Witches, lots of Witches and related creatures

What wrote. For early modern tech OSR games you probably want to check out Lamentations of the Flame Princess and (I think?) Into the Odd.

Peep this, sounds right up your alley.

>Picked up "King Solomon's Mines" for cheap from used book store
>Love the pulpy classic action
>Want to convert it to an OSR game somehow
>Don't know which game would be best

Such is suffering. Any suggestions?

Basically, there's no "magic missile" or even any "cure wounds"
Instead you have to perform a ritual to make an object that contains charges of "cure wounds".

Items I made include a flask of vigour, which restored HP (but didn't cure injuries), a firebug (small living creature that ate meat and could breathe fire) and a monocle that shot lightning bolts (equivalent to a musket round, but blinded you on a misfire).

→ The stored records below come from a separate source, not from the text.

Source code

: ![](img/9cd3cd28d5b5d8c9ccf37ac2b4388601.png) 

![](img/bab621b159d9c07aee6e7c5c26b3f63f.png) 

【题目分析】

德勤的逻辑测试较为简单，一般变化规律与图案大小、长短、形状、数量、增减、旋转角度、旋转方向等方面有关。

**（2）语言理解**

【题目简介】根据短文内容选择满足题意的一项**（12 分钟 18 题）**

I used Into the Odd as a basis for it in the one session I ran, but it didn't quite feel... appropriate. Still a cool system.

Posting Megumin with her once per day nuke is very apropriate to osr m-u

Read it, find all the gameable ideas, make a setting from it, THEN pick which game to use for the setting.

She's more 3.P though, since it's obvious she has put every single feat into maximizing, enlarging, burning, empowering and heightening it.

ACKS might be perfect for you

Guns of war has rules for guns
Players companion has rules for crafting and class creation

I heard ACKS has some rules about guns? Where could I find them exactly? I plan on including firearms and combination weapons as a staple piece of weaponry for my game.

Oh, never mind then! Thanks for the assist.

Doesn't LotFP have rules for muskets and stuff?